Dynamics in the quantum Hall effect and the phase diagram of graphene

TL;DR

This paper investigates the mechanisms behind Landau level degeneracy lifting in graphene's quantum Hall effect, revealing coexistence of ferromagnetism and magnetic catalysis, and maps the phase diagram of the system.

Contribution

It provides a detailed analysis of the gap equation solutions in graphene, showing the coexistence of different order parameters and reproducing experimental quantum Hall plateau observations.

Findings

Coexistence of QH ferromagnetism and magnetic catalysis in graphene.

Reproduction of experimentally observed quantum Hall plateaus.
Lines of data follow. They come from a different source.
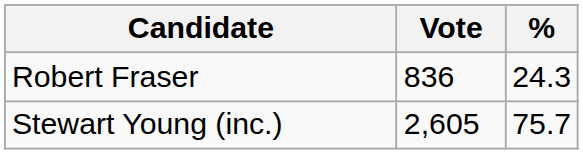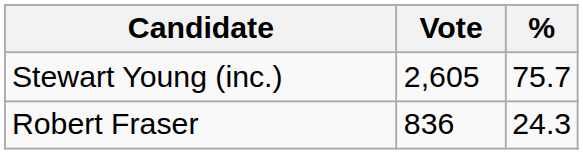rows swapped: Stewart Young (inc.) <-> Robert Fraser
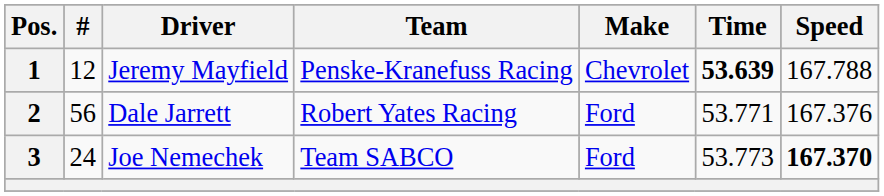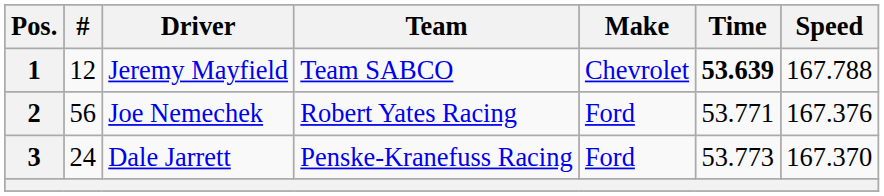1 | Team: Penske-Kranefuss Racing -> Team SABCO
2 | Driver: Dale Jarrett -> Joe Nemechek
3 | Driver: Joe Nemechek -> Dale Jarrett
3 | Team: Team SABCO -> Penske-Kranefuss Racing
3 | Speed: bold -> normal
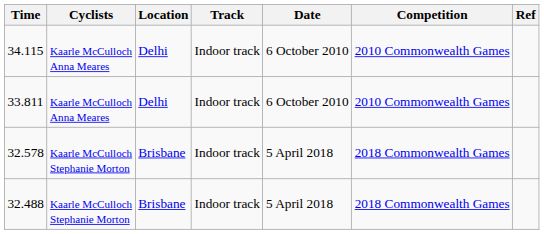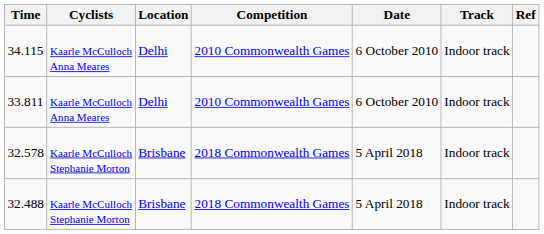columns swapped: Track <-> Competition
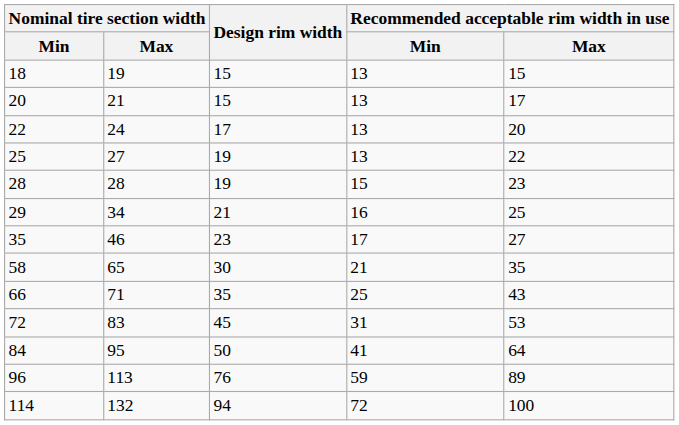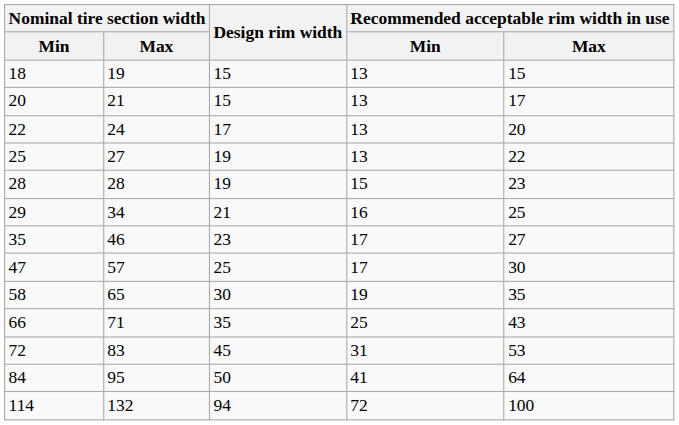+ row: 47 | 57 | 25 | 17 | 30
58 | Recommended acceptable rim width in use / Min: 21 -> 19
- row: 96 | 113 | 76 | 59 | 89
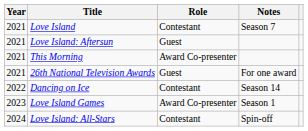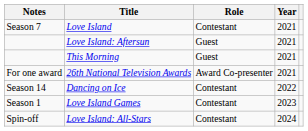columns swapped: Year <-> Notes
This Morning | Role: Award Co-presenter -> Guest
26th National Television Awards | Role: Guest -> Award Co-presenter
Love Island Games | Role: Award Co-presenter -> Contestant
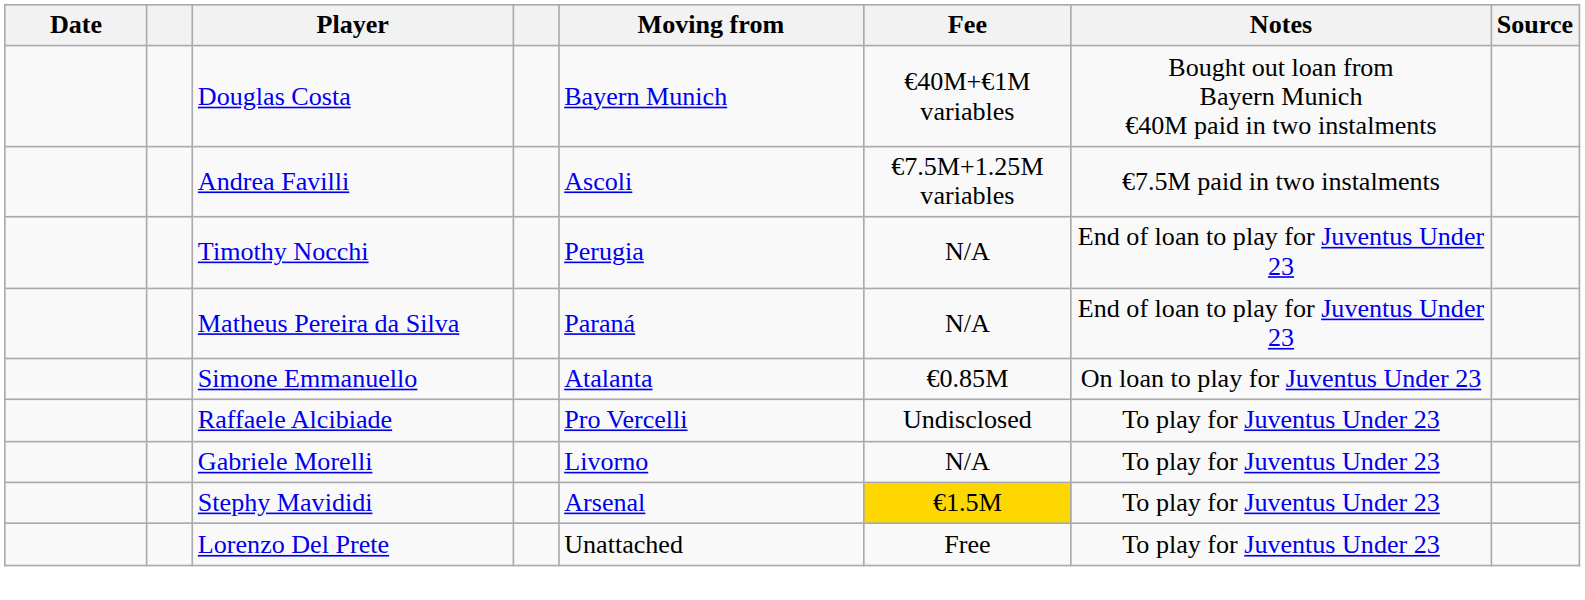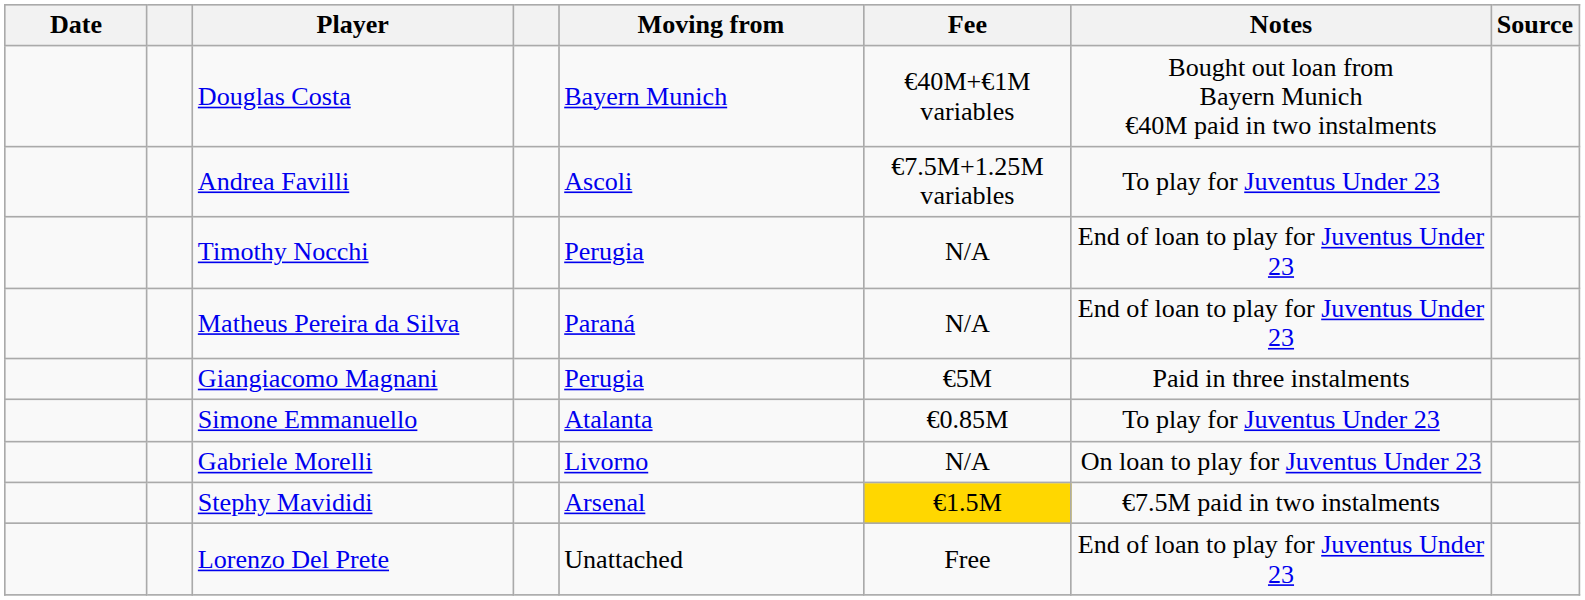Andrea Favilli | Notes: €7.5M paid in two instalments -> To play for Juventus Under 23
+ row: Giangiacomo Magnani | Perugia | €5M | Paid in three instalments
Simone Emmanuello | Notes: On loan to play for Juventus Under 23 -> To play for Juventus Under 23
- row: Raffaele Alcibiade | Pro Vercelli | Undisclosed | To play for Juventus Under 23
Gabriele Morelli | Notes: To play for Juventus Under 23 -> On loan to play for Juventus Under 23
Stephy Mavididi | Notes: To play for Juventus Under 23 -> €7.5M paid in two instalments
Lorenzo Del Prete | Notes: To play for Juventus Under 23 -> End of loan to play for Juventus Under 23
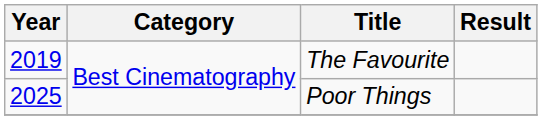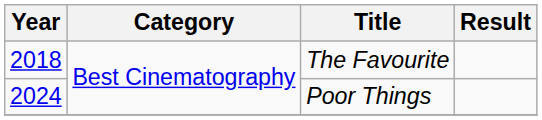The Favourite | Year: 2019 -> 2018
Poor Things | Year: 2025 -> 2024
Phase diagram mapping of temperature and chemical potential effects.

Abstract

The dynamics responsible for lifting the degeneracy of the Landau levels in the quantum Hall (QH) effect in graphene is studied by utilizing a low-energy effective model with a contact interaction. A detailed analysis of the solutions of the gap equation for Dirac quasiparticles is performed at both zero and nonzero temperatures. The characteristic feature of the solutions is that the order parameters connected with the QH ferromagnetism and magnetic catalysis scenarios necessarily coexist. The solutions reproduce correctly the experimentally observed novel QH plateaus in graphene in strong magnetic fields. The phase diagram of this system in the plane of temperature and electron chemical potential is analyzed. The phase transitions corresponding to the transitions between different QH plateaus in graphene are described.